**Written task**.
Turn each line of text in the material below into a string in a single JSON list, one string per line, skipping blank lines.

Dataset excerpts
····················

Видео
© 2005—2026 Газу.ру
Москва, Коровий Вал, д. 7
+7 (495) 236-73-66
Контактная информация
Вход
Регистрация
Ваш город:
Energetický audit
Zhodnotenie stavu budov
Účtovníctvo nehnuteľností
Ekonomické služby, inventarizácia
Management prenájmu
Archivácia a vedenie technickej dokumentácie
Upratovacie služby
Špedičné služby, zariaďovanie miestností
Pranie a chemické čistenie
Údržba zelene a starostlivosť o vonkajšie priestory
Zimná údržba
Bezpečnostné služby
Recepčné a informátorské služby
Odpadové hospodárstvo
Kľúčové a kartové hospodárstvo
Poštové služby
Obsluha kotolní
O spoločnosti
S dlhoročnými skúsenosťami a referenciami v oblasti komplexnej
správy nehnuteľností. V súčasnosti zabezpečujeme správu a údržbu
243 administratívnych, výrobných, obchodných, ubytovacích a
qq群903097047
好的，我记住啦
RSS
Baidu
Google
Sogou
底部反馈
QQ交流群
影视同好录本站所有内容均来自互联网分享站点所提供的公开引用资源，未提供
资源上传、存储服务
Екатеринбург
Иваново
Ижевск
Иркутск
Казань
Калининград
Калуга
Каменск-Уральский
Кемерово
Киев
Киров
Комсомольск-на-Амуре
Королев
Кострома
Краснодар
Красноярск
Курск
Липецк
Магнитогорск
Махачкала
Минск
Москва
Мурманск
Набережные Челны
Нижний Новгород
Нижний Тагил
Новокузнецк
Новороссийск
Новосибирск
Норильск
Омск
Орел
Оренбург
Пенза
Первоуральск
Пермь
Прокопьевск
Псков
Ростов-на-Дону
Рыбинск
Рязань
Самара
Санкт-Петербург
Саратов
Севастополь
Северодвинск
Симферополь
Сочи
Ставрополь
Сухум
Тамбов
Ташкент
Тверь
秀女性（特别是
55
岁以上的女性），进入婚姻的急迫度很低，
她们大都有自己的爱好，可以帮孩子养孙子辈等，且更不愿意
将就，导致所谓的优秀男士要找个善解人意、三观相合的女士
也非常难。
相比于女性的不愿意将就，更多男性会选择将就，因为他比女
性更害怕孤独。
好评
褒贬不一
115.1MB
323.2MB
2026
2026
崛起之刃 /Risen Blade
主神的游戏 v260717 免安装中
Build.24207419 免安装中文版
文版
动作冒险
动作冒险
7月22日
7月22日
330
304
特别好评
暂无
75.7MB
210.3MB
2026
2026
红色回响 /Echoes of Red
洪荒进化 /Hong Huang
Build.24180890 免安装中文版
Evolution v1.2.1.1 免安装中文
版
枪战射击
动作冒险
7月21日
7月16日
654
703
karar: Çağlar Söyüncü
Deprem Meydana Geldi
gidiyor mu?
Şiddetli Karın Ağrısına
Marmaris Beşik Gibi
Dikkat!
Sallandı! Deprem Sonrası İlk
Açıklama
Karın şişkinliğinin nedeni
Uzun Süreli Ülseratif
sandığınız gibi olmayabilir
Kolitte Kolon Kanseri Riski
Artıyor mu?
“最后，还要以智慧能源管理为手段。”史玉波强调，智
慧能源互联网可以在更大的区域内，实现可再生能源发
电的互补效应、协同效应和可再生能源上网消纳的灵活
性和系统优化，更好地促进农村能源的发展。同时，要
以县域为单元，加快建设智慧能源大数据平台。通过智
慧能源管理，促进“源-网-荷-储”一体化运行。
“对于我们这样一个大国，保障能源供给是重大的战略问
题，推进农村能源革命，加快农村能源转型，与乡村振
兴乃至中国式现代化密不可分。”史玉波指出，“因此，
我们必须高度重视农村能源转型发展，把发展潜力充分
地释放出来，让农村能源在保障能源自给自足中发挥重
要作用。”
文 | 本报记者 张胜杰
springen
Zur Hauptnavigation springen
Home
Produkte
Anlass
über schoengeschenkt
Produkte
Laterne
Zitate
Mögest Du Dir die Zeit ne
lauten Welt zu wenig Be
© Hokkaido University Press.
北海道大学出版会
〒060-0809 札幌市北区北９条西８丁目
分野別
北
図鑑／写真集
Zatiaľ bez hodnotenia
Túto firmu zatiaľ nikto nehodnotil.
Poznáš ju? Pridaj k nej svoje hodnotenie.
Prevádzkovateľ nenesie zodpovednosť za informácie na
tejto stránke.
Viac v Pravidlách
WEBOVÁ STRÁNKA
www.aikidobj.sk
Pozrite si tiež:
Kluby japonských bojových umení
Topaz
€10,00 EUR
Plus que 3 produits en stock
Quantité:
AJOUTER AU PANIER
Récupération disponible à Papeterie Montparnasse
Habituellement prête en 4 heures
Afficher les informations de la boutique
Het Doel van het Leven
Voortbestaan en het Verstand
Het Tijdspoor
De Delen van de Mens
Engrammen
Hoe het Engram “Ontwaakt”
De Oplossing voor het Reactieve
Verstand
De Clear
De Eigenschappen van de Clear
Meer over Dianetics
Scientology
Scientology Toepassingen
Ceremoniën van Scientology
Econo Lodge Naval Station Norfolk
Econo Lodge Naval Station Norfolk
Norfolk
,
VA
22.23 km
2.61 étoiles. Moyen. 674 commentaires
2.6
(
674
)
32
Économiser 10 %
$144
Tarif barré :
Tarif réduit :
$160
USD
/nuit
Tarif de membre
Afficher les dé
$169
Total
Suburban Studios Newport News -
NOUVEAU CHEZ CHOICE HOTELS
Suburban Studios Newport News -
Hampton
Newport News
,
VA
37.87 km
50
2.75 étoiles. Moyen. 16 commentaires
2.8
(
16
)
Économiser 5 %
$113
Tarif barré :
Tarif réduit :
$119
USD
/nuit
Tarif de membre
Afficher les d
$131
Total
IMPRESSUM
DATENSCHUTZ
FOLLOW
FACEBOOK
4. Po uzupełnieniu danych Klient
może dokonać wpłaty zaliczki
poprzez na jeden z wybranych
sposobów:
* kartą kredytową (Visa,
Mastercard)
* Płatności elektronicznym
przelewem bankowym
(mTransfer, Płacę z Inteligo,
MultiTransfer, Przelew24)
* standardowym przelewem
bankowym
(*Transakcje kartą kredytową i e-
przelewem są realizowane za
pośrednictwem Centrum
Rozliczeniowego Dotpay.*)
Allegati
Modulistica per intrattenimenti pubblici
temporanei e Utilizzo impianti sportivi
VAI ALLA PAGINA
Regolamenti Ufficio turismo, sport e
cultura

····················

**Answer to this problem**.
[
  "Видео",
  "© 2005—2026 Газу.ру",
  "Москва, Коровий Вал, д. 7",
  "+7 (495) 236-73-66",
  "Контактная информация",
  "Вход",
  "Регистрация",
  "Ваш город:",
  "Energetický audit",
  "Zhodnotenie stavu budov",
  "Účtovníctvo nehnuteľností",
  "Ekonomické služby, inventarizácia",
  "Management prenájmu",
  "Archivácia a vedenie technickej dokumentácie",
  "Upratovacie služby",
  "Špedičné služby, zariaďovanie miestností",
  "Pranie a chemické čistenie",
  "Údržba zelene a starostlivosť o vonkajšie priestory",
  "Zimná údržba",
  "Bezpečnostné služby",
  "Recepčné a informátorské služby",
  "Odpadové hospodárstvo",
  "Kľúčové a kartové hospodárstvo",
  "Poštové služby",
  "Obsluha kotolní",
  "O spoločnosti",
  "S dlhoročnými skúsenosťami a referenciami v oblasti komplexnej",
  "správy nehnuteľností. V súčasnosti zabezpečujeme správu a údržbu",
  "243 administratívnych, výrobných, obchodných, ubytovacích a",
  "qq群903097047",
  "好的，我记住啦",
  "RSS",
  "Baidu",
  "Google",
  "Sogou",
  "底部反馈",
  "QQ交流群",
  "影视同好录本站所有内容均来自互联网分享站点所提供的公开引用资源，未提供",
  "资源上传、存储服务",
  "Екатеринбург",
  "Иваново",
  "Ижевск",
  "Иркутск",
  "Казань",
  "Калининград",
  "Калуга",
  "Каменск-Уральский",
  "Кемерово",
  "Киев",
  "Киров",
  "Комсомольск-на-Амуре",
  "Королев",
  "Кострома",
  "Краснодар",
  "Красноярск",
  "Курск",
  "Липецк",
  "Магнитогорск",
  "Махачкала",
  "Минск",
  "Москва",
  "Мурманск",
  "Набережные Челны",
  "Нижний Новгород",
  "Нижний Тагил",
  "Новокузнецк",
  "Новороссийск",
  "Новосибирск",
  "Норильск",
  "Омск",
  "Орел",
  "Оренбург",
  "Пенза",
  "Первоуральск",
  "Пермь",
  "Прокопьевск",
  "Псков",
  "Ростов-на-Дону",
  "Рыбинск",
  "Рязань",
  "Самара",
  "Санкт-Петербург",
  "Саратов",
  "Севастополь",
  "Северодвинск",
  "Симферополь",
  "Сочи",
  "Ставрополь",
  "Сухум",
  "Тамбов",
  "Ташкент",
  "Тверь",
  "秀女性（特别是",
  "55",
  "岁以上的女性），进入婚姻的急迫度很低，",
  "她们大都有自己的爱好，可以帮孩子养孙子辈等，且更不愿意",
  "将就，导致所谓的优秀男士要找个善解人意、三观相合的女士",
  "也非常难。",
  "相比于女性的不愿意将就，更多男性会选择将就，因为他比女",
  "性更害怕孤独。",
  "好评",
  "褒贬不一",
  "115.1MB",
  "323.2MB",
  "2026",
  "2026",
  "崛起之刃 /Risen Blade",
  "主神的游戏 v260717 免安装中",
  "Build.24207419 免安装中文版",
  "文版",
  "动作冒险",
  "动作冒险",
  "7月22日",
  "7月22日",
  "330",
  "304",
  "特别好评",
  "暂无",
  "75.7MB",
  "210.3MB",
  "2026",
  "2026",
  "红色回响 /Echoes of Red",
  "洪荒进化 /Hong Huang",
  "Build.24180890 免安装中文版",
  "Evolution v1.2.1.1 免安装中文",
  "版",
  "枪战射击",
  "动作冒险",
  "7月21日",
  "7月16日",
  "654",
  "703",
  "karar: Çağlar Söyüncü",
  "Deprem Meydana Geldi",
  "gidiyor mu?",
  "Şiddetli Karın Ağrısına",
  "Marmaris Beşik Gibi",
  "Dikkat!",
  "Sallandı! Deprem Sonrası İlk",
  "Açıklama",
  "Karın şişkinliğinin nedeni",
  "Uzun Süreli Ülseratif",
  "sandığınız gibi olmayabilir",
  "Kolitte Kolon Kanseri Riski",
  "Artıyor mu?",
  "“最后，还要以智慧能源管理为手段。”史玉波强调，智",
  "慧能源互联网可以在更大的区域内，实现可再生能源发",
  "电的互补效应、协同效应和可再生能源上网消纳的灵活",
  "性和系统优化，更好地促进农村能源的发展。同时，要",
  "以县域为单元，加快建设智慧能源大数据平台。通过智",
  "慧能源管理，促进“源-网-荷-储”一体化运行。",
  "“对于我们这样一个大国，保障能源供给是重大的战略问",
  "题，推进农村能源革命，加快农村能源转型，与乡村振",
  "兴乃至中国式现代化密不可分。”史玉波指出，“因此，",
  "我们必须高度重视农村能源转型发展，把发展潜力充分",
  "地释放出来，让农村能源在保障能源自给自足中发挥重",
  "要作用。”",
  "文 | 本报记者 张胜杰",
  "springen",
  "Zur Hauptnavigation springen",
  "Home",
  "Produkte",
  "Anlass",
  "über schoengeschenkt",
  "Produkte",
  "Laterne",
  "Zitate",
  "Mögest Du Dir die Zeit ne",
  "lauten Welt zu wenig Be",
  "© Hokkaido University Press.",
  "北海道大学出版会",
  "〒060-0809 札幌市北区北９条西８丁目",
  "分野別",
  "北",
  "図鑑／写真集",
  "Zatiaľ bez hodnotenia",
  "Túto firmu zatiaľ nikto nehodnotil.",
  "Poznáš ju? Pridaj k nej svoje hodnotenie.",
  "Prevádzkovateľ nenesie zodpovednosť za informácie na",
  "tejto stránke.",
  "Viac v Pravidlách",
  "WEBOVÁ STRÁNKA",
  "www.aikidobj.sk",
  "Pozrite si tiež:",
  "Kluby japonských bojových umení",
  "Topaz",
  "€10,00 EUR",
  "Plus que 3 produits en stock",
  "Quantité:",
  "AJOUTER AU PANIER",
  "Récupération disponible à Papeterie Montparnasse",
  "Habituellement prête en 4 heures",
  "Afficher les informations de la boutique",
  "Het Doel van het Leven",
  "Voortbestaan en het Verstand",
  "Het Tijdspoor",
  "De Delen van de Mens",
  "Engrammen",
  "Hoe het Engram “Ontwaakt”",
  "De Oplossing voor het Reactieve",
  "Verstand",
  "De Clear",
  "De Eigenschappen van de Clear",
  "Meer over Dianetics",
  "Scientology",
  "Scientology Toepassingen",
  "Ceremoniën van Scientology",
  "Econo Lodge Naval Station Norfolk",
  "Econo Lodge Naval Station Norfolk",
  "Norfolk",
  ",",
  "VA",
  "22.23 km",
  "2.61 étoiles. Moyen. 674 commentaires",
  "2.6",
  "(",
  "674",
  ")",
  "32",
  "Économiser 10 %",
  "$144",
  "Tarif barré :",
  "Tarif réduit :",
  "$160",
  "USD",
  "/nuit",
  "Tarif de membre",
  "Afficher les dé",
  "$169",
  "Total",
  "Suburban Studios Newport News -",
  "NOUVEAU CHEZ CHOICE HOTELS",
  "Suburban Studios Newport News -",
  "Hampton",
  "Newport News",
  ",",
  "VA",
  "37.87 km",
  "50",
  "2.75 étoiles. Moyen. 16 commentaires",
  "2.8",
  "(",
  "16",
  ")",
  "Économiser 5 %",
  "$113",
  "Tarif barré :",
  "Tarif réduit :",
  "$119",
  "USD",
  "/nuit",
  "Tarif de membre",
  "Afficher les d",
  "$131",
  "Total",
  "IMPRESSUM",
  "DATENSCHUTZ",
  "FOLLOW",
  "FACEBOOK",
  "4. Po uzupełnieniu danych Klient",
  "może dokonać wpłaty zaliczki",
  "poprzez na jeden z wybranych",
  "sposobów:",
  "* kartą kredytową (Visa,",
  "Mastercard)",
  "* Płatności elektronicznym",
  "przelewem bankowym",
  "(mTransfer, Płacę z Inteligo,",
  "MultiTransfer, Przelew24)",
  "* standardowym przelewem",
  "bankowym",
  "(*Transakcje kartą kredytową i e-",
  "przelewem są realizowane za",
  "pośrednictwem Centrum",
  "Rozliczeniowego Dotpay.*)",
  "Allegati",
  "Modulistica per intrattenimenti pubblici",
  "temporanei e Utilizzo impianti sportivi",
  "VAI ALLA PAGINA",
  "Regolamenti Ufficio turismo, sport e",
  "cultura"
]